- Marvel Loch
- Coordinates: 31°28′05″S 119°29′20″E﻿ / ﻿31.468°S 119.489°E
- Country: Australia
- State: Western Australia
- LGA: Shire of Yilgarn;
- Location: 401 km (249 mi) east of Perth; 31 km (19 mi) south east of Southern Cross; 115 km (71 mi) east of Merredin;
- Established: 1901

Government
- • State electorate: Central Wheatbelt;
- • Federal division: O'Connor;

Area
- • Total: 845.5 km^{2} (326.4 sq mi)
- Elevation: 437 m (1,434 ft)

Population
- • Total: 120 (SAL 2021)
- Postcode: 6426

= Marvel Loch, Western Australia =

Marvel Loch is a small townsite of fewer than 100 people, 401 km east of Perth, Western Australia. It is located 32 km south west of Southern Cross, along the Perth to Kalgoorlie Great Eastern Highway. The town is located in the Shire of Yilgarn.

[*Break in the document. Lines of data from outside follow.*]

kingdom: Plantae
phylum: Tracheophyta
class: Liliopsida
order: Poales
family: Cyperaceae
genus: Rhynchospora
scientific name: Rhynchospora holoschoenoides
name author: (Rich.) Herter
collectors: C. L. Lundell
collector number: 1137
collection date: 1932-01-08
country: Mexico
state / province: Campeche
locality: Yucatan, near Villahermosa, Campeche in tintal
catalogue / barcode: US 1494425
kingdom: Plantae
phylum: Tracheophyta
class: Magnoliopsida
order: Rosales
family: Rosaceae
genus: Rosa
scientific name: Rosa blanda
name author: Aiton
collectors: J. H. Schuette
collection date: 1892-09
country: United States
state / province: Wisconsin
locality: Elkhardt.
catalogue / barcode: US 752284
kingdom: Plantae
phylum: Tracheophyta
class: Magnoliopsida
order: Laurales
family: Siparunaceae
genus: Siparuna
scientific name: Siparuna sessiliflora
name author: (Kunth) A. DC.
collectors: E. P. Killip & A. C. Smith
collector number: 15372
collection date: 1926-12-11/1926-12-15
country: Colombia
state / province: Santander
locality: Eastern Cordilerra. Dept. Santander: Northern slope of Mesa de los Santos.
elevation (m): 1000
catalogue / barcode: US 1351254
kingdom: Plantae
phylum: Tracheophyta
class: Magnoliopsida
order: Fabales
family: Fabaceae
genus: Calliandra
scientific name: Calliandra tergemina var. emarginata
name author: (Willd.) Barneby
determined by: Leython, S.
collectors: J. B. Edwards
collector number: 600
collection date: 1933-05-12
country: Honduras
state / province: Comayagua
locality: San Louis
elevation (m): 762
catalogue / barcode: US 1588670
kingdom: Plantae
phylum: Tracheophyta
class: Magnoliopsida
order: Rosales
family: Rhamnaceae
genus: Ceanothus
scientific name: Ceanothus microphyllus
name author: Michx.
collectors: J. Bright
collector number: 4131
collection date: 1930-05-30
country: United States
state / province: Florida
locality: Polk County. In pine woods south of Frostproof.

Gold was discovered in the area in the early 1890s. In 1906, following gold mining leases being issued to Markham, Doolette, Leneberg and Le Breton, who named their lease Marvel Loch.
The town is named after the horse that won the Caulfield Cup in 1905.
The town lies between the mine and another minesite, and the current location was surveyed in 1909 and the town was gazetted in 1911. The Marvel Loch Progress Association was formed in 1909, to help get a school established in the area, which was built by the Association in around 1910 out of lime wash hessian walls with bush poles and an iron roof. Growing attendance resulted in a bigger building being built in 1911.

Tianye SXO Gold Mining currently operate the Marvel Loch Gold Mine in Marvel Loch, and have a gold processing plant located near the town to process ore from their surrounding mines, Nevoria and Aquarius. The plant is projected to produce 200,000 ounces (5.7 tonnes) of gold in 2015.

The surrounding areas produce some wheat and other cereal crops. The town is a receival site for Cooperative Bulk Handling.